After having suffered the attack the previous year, far from being intimidated, the gallery on Calle de la Plata once again paid homage to Picasso, with the clear intention of giving a message of resistance to violence and defense of freedom in those last years of Francoism. Even the commemorative poster that was published in 1972 is full of allusions to Picasso’s free creative thought.

This is how it is also explained that the hand program of the acts of homage to Picasso was illustrated with poems by Blas de Otero, such as I ask for peace and the word or Liberty supposes or means equal conditions for the development of all men.

Even more significant was also the dissemination, in Catalan, of the verses of Vaca suïssa by Pere Quart (Joan Oliver), a poet who was a figure in opposition to the regime and a symbol of the anti-Francoist struggle. His poem had been a hymn of La Caputxinada, the confinement of students, teachers and intellectuals in the convent of the Capuchins of Sarrià, between March 9 and 11, 1966, where he recited his verses and shouted: “I am the bad milk cow!

In addition to illustrating Rafael Alberti, the exhibition also focused on Raimon, Ovidi Montllor and Quico Pi de la Serra in the context of the Nova Cançó, an artistic and musical movement that, during the Franco regime, promoted the demand for the use of Catalan through of the song. At that time, it had been almost ten years since Raimon sang Al vent for the first time, an emblematic theme of which this 2023 commemorates the 60th anniversary.

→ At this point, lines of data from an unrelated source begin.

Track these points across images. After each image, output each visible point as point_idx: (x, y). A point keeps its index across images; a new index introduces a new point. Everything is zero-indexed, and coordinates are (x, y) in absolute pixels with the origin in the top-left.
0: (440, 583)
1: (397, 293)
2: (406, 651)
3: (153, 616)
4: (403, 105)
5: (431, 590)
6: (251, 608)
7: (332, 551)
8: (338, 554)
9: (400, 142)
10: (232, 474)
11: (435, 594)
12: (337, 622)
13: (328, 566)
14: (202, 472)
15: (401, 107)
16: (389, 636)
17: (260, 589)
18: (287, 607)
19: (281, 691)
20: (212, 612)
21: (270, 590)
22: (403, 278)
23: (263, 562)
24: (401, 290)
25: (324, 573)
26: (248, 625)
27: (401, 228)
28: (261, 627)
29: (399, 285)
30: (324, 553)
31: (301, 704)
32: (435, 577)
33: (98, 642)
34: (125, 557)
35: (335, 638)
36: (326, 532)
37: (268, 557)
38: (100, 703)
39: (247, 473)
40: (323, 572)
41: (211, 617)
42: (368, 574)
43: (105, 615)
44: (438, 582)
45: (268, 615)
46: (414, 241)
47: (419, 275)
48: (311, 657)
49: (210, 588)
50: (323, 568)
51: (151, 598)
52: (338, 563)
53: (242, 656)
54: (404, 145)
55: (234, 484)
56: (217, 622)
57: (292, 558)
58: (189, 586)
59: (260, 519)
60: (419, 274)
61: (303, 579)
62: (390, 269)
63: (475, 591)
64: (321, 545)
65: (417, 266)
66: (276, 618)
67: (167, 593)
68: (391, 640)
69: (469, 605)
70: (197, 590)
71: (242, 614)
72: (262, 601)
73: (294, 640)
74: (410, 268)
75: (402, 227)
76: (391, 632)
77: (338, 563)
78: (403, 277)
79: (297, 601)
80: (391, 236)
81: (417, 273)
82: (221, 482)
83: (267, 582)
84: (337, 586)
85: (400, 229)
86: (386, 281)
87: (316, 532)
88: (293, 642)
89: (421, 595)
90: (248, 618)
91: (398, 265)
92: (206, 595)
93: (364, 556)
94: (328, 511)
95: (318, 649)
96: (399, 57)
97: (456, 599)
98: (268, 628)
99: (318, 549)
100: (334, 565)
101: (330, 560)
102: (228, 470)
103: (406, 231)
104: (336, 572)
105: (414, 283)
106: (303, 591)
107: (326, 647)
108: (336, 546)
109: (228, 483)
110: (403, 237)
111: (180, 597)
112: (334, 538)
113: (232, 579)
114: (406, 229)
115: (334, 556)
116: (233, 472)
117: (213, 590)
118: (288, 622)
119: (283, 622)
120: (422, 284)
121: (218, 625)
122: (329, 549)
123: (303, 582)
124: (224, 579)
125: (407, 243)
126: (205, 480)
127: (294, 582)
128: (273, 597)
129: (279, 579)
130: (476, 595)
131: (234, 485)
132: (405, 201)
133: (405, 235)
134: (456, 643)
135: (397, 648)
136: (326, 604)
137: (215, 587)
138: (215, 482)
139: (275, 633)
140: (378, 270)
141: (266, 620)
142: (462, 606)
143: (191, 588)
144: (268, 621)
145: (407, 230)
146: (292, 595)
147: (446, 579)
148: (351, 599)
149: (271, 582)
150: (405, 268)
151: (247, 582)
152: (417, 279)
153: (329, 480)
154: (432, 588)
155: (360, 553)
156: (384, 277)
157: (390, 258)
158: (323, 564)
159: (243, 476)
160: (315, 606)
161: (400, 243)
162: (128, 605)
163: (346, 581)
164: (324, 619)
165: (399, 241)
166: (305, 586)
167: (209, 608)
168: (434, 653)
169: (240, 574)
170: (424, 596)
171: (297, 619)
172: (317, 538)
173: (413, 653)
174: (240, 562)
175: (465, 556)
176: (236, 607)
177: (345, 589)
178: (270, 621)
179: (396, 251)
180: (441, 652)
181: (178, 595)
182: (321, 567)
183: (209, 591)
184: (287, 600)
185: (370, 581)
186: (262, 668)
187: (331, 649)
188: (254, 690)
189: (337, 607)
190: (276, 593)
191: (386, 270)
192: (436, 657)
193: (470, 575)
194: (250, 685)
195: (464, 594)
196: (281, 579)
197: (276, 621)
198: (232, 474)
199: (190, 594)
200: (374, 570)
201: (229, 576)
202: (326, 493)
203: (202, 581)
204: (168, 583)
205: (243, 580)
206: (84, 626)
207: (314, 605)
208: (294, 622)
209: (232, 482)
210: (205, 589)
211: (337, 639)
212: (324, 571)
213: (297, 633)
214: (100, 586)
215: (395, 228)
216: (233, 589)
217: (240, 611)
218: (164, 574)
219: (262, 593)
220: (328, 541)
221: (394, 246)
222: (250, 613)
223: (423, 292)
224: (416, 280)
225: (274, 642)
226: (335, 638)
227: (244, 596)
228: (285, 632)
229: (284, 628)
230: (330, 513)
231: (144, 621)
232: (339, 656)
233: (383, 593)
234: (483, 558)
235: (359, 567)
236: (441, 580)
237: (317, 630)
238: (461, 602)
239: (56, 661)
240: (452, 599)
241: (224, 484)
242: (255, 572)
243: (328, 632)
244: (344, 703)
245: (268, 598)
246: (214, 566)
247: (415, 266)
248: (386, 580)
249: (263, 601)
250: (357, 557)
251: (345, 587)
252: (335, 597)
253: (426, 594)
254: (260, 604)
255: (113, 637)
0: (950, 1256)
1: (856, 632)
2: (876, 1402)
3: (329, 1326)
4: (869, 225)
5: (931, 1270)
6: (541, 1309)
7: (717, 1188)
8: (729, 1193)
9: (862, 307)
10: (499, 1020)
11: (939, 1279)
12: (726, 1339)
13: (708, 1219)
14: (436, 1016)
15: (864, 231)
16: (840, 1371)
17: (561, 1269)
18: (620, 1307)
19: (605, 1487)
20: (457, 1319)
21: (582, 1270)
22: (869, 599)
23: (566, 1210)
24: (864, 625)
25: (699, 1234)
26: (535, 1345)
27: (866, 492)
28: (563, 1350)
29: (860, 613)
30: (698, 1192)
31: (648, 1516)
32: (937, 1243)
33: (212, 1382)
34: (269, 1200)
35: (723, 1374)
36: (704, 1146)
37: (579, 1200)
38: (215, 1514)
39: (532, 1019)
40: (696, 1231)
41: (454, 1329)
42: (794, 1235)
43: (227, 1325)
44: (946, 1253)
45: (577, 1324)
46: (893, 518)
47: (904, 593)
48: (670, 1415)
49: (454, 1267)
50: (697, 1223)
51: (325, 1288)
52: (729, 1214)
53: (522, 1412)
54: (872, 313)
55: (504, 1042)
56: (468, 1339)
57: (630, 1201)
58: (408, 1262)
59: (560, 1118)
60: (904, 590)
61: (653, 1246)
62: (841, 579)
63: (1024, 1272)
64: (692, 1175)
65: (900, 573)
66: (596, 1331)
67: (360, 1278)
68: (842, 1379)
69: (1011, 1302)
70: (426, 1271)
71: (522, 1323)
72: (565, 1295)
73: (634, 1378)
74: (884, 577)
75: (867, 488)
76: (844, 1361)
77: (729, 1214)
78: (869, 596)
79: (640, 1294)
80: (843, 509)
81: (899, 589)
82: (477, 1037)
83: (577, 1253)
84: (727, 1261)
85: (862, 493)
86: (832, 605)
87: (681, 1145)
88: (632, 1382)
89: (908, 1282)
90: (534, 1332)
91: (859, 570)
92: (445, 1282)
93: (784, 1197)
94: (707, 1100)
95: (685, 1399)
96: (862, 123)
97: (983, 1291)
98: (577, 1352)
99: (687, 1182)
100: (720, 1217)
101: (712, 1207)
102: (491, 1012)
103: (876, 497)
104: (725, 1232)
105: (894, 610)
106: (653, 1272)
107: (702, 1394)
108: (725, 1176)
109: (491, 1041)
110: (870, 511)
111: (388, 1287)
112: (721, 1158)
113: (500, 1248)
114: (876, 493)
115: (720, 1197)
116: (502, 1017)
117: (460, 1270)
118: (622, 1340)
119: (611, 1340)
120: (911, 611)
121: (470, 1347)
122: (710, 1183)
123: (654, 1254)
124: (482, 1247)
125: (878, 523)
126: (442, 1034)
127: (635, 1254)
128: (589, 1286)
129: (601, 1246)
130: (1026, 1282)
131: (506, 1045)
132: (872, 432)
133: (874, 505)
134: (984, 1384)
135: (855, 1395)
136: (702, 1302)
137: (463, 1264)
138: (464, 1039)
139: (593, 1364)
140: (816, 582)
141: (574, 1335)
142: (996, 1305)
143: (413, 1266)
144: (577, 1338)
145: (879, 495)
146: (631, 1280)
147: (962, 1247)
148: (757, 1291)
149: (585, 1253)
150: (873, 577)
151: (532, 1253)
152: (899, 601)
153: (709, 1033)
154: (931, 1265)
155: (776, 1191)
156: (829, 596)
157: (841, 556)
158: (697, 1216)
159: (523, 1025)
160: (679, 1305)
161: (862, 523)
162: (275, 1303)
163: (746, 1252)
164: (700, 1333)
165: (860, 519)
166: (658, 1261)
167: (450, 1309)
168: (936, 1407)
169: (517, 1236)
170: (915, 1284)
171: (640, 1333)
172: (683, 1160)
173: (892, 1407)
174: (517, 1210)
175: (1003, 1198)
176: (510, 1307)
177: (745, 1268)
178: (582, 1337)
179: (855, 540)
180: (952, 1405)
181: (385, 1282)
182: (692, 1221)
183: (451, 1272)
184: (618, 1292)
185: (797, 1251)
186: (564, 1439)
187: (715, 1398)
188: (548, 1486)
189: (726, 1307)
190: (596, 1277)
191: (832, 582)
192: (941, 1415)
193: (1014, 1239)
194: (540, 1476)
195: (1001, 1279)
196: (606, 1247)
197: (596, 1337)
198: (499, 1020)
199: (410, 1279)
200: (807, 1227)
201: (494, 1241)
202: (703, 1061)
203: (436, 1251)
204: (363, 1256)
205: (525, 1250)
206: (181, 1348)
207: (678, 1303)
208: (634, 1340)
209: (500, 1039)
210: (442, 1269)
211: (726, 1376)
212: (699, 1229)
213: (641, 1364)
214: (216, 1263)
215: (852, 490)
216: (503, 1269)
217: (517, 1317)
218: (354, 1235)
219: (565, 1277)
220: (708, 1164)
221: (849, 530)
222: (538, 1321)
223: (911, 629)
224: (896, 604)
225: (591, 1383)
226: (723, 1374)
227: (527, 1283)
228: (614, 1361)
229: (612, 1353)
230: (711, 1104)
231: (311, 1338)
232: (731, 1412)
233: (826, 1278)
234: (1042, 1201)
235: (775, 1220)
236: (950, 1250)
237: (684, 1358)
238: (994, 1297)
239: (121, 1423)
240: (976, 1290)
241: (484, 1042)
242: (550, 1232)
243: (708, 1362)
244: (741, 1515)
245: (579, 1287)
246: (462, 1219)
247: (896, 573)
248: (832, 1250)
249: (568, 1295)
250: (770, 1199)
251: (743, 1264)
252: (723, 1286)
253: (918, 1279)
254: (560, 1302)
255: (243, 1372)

Half a century after those episodes, Barcelona once again pays homage to Pablo Picasso. The presentation of the historical posters from 1971 and 1972 will take place this Monday, February 20, at the Hotel Oriente on La Rambla, where the Picasso Workshop organized the meetings of the Barretina de Xeixa in the 1970s. In these meetings, they talked about art, literature, gastronomy and the social and political situation at the end of Francoism and the Transition.

“To defend one look is to defend them all, Picasso’s Workshop was a space of freedom in a difficult moment of the Franco regime”, remarks Hilda Bencomo, who points out: “Today’s world has a very hard look on certain groups, like 50 years ago, with which these posters have not lost their validity at all”.

At each meeting, a prominent personage was honored, to whom the beretina was worn, such as the writer Maria Aurèlia Capmany or the painter Antoni Tàpies, to whom the artist Pilar Perdices wore. In another constant in the history of Taller de Picasso, prominence was given to both men and women.

“If there is a place in the world where we can meet all eyes, it is on La Rambla”, highlights the owner of the Picasso Workshop collection, “Jordi Costa decided to organize these events at the Hotel Oriente with the participation of all the people who They were also looking for a place of freedom where they could share complicity at a time when it was difficult to find spaces like this to overcome censorship”.

Fermín Villar, president of Amics de la Rambla, welcomes that Picasso’s Workshop is once again putting the cultural focus on this central promenade: “This initiative is special because it goes along the lines of placing La Rambla once again at the center of what happens in Barcelona In many aspects it continues to be like that, due to tourist activity, because of the Liceu, but La Rambla has a history closely linked to these meetings of people and Picasso was one of those people who, when he lived in Barcelona, ??could not be abstracted from La Boulevard”.

Villar highlights the initiative “of Taller de Picasso to remind again (and make the people of Barcelona see) that the Rambla is central, not only geographically, but emotionally”. “The centrality of La Rambla in Barcelona is undeniable and an event like this at the Hotel Oriente with posters from Taller de Picasso, a gallery that was located in an area that is one hundred percent influenced by La Rambla, is something to celebrate positively” , remark.